Nos anos 80, Florence foi uma das atletas que ganhou grandes quantias de dinheiro, através de patrocínios e alianças com várias marcas. Um dos projetos mais icônicos foi com a empresa de brinquedos LJN, que criou uma boneca inspirada na atleta.
Amante da moda, Flo-Jo não fez apenas suas roupas para eventos esportivos. Em 1989, ela foi convidada para desenhar os uniformes do Indiana Pacers, que o time usou por sete temporadas e que são familiares a qualquer fã do chamado «melhor basquete do mundo».
Também participou da novela Santa Bárbara, tentou pintar, escrever romances, além de patentear sua própria marca de cosméticos e gravar vídeos de fitness.

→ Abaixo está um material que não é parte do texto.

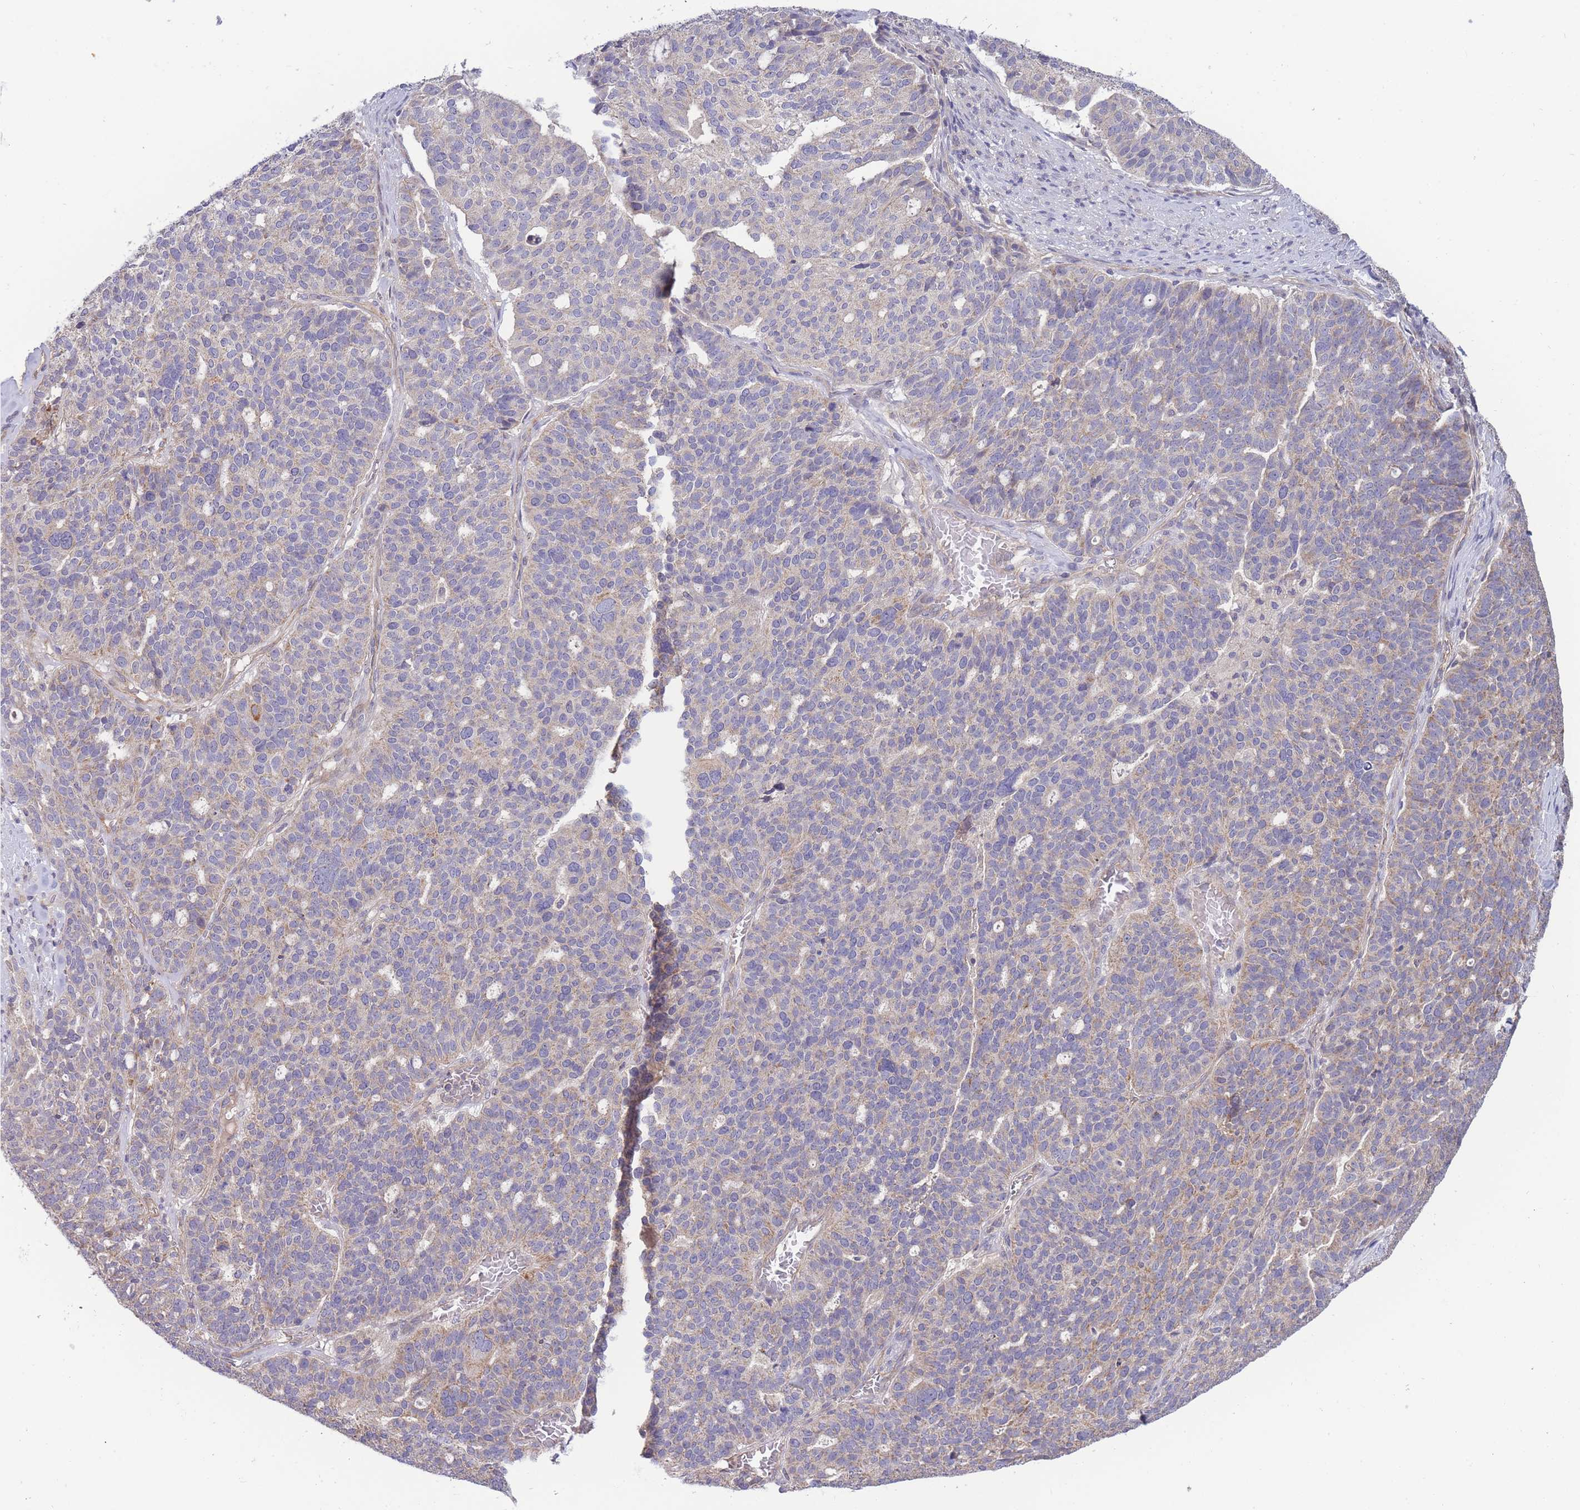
{"staining": {"intensity": "negative", "quantity": "none", "location": "none"}, "tissue": "ovarian cancer", "cell_type": "Tumor cells", "image_type": "cancer", "snomed": [{"axis": "morphology", "description": "Cystadenocarcinoma, serous, NOS"}, {"axis": "topography", "description": "Ovary"}], "caption": "Micrograph shows no significant protein positivity in tumor cells of ovarian serous cystadenocarcinoma.", "gene": "NDUFAF5", "patient": {"sex": "female", "age": 59}}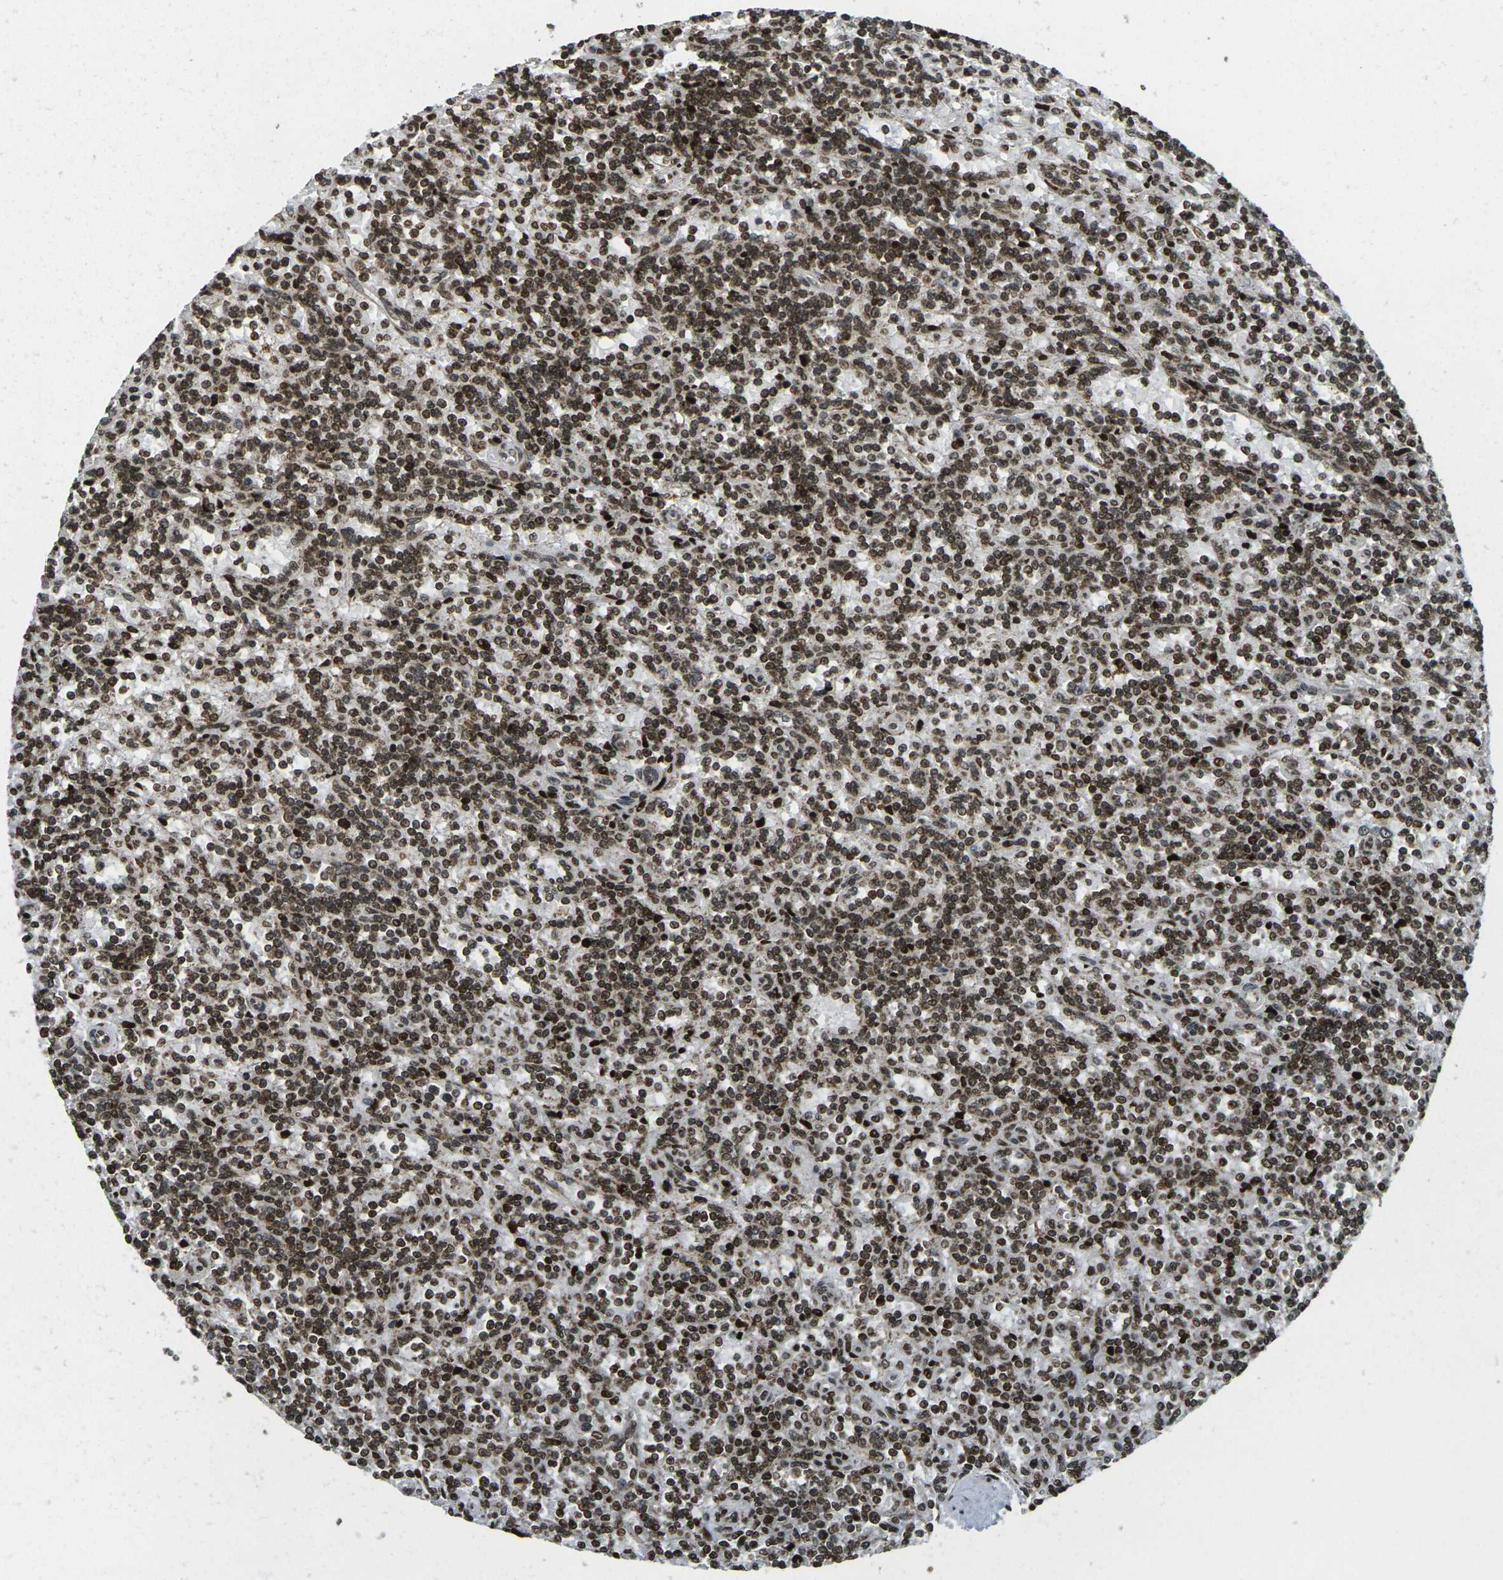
{"staining": {"intensity": "strong", "quantity": ">75%", "location": "nuclear"}, "tissue": "lymphoma", "cell_type": "Tumor cells", "image_type": "cancer", "snomed": [{"axis": "morphology", "description": "Malignant lymphoma, non-Hodgkin's type, Low grade"}, {"axis": "topography", "description": "Spleen"}], "caption": "Immunohistochemistry of human malignant lymphoma, non-Hodgkin's type (low-grade) shows high levels of strong nuclear expression in about >75% of tumor cells.", "gene": "NEUROG2", "patient": {"sex": "male", "age": 73}}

Após sua aposentadoria, ela foi presidente do Council on Physical Fitness and Sports e trabalhou com a North American Cancer Society, a Multiple Sclerosis Foundation, e a Business Coalition Against Osteoporosis. Ela também foi co-fundadora da Florence Griffith-Joyner Youth Foundation.
Em 1995 ela foi introduzida no Salão da Fama do Atletismo. Em 1988, sua Alma Mater planejou sua introdução no Salão da Fama, com um evento agendado para apenas duas semanas após o anúncio da morte de Florence.
Apesar de sua morte, Flo-Jo continua recebendo reconhecimentos: a Ebony Magazine a listou em sua edição de março de 2020 como uma das dez maiores atletas afro-americanas de todos os tempos, e a Sports Illustrated a nomeou no #6 entre as 40 melhores atletas da chamada Title IX Era.